The above demonstrates the basic Map structure we want to have, but it doesn’t sort out which edge represents “sent” and which are “received”. Those edges need to be filtered accordingly for each Map pair. One way to do this is with coalesce():

gremlin> g.V().has('person','name','marko').
......1>   bothE().
......2>   group().
......3>     by(otherV().values('name')).
......4>     by(project('sent','received').
......5>          by(coalesce(filter(outV().has('name','marko')).values('count'), constant(0))).
......6>          by(coalesce(filter(inV().has('name','marko')).values('count'), constant(0))).
......7>        fold()).next()
==>daniel=[{sent=20, received=0}]
==>peter=[{sent=0, received=25}, {sent=0, received=30}]
==>vadas=[{sent=10, received=0}, {sent=12, received=0}, {sent=0, received=25}]

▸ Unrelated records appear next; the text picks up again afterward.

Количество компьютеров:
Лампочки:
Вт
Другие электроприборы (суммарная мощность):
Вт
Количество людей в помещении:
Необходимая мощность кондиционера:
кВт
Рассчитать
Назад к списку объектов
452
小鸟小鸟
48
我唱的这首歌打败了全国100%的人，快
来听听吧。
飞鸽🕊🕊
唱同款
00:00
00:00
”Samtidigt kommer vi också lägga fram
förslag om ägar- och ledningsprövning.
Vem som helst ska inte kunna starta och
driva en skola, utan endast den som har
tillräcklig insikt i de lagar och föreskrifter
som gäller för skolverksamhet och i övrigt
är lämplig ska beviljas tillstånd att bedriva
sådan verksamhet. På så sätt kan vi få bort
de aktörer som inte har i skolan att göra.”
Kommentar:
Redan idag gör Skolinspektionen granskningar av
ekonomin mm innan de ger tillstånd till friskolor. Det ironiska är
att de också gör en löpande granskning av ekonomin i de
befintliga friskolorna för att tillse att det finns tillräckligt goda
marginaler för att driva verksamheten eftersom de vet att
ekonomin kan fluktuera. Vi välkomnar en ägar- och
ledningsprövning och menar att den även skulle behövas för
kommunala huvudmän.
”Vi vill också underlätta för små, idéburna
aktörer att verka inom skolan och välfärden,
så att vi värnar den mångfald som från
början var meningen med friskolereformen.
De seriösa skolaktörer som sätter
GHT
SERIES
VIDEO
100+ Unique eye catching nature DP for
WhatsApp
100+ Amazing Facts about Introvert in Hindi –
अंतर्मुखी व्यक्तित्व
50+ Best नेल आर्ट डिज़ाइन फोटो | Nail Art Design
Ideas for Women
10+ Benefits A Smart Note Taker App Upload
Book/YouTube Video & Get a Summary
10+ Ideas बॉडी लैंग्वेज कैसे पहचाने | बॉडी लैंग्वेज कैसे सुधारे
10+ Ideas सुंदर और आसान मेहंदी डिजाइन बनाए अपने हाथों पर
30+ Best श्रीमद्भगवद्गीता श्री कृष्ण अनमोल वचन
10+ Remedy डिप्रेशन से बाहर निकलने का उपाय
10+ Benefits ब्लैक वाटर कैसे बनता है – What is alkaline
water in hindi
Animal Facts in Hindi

Note in the above bit of Gremlin that we use the inV() and outV() of each Edge instance to determine directionality. If the outV() (i.e. the outgoing Vertex of the Edge) is “marko” then we know he was the sender of the message and the reverse is true for inV() (i.e. the incoming Vertex of the Edge). Since any given Edge can only be one of “sent” or “received” but not “both” then one of those by() modulators would have to return no elements. By using coalesce() and a constant(0) to represent that condition we first prevent a traversal error and second provide a numeric value of zero as a default which makes the next step of summation of all these Map instances quite straightforward:

gremlin> g.V().has('person','name','marko').
......1>   bothE().
......2>   group().
......3>     by(otherV().values('name')).
......4>     by(project('sent','received').
......5>          by(coalesce(filter(outV().has('name','marko')).values('count'), constant(0))).
......6>          by(coalesce(filter(inV().has('name','marko')).values('count'), constant(0))).
......7>        unfold().
......8>        group().
......9>          by(keys).
.....10>          by(select(values).sum())).next()
==>daniel={received=0, sent=20}
==>peter={received=55, sent=0}
==>vadas={received=25, sent=22}

Each Map is deconstructed to key/value pairs by unfold() and is then reconstructed with group() and the values reduced by way of sum(). This approach is a common pattern in collection manipulation and should be recgonizable to more advanced Gremlin users.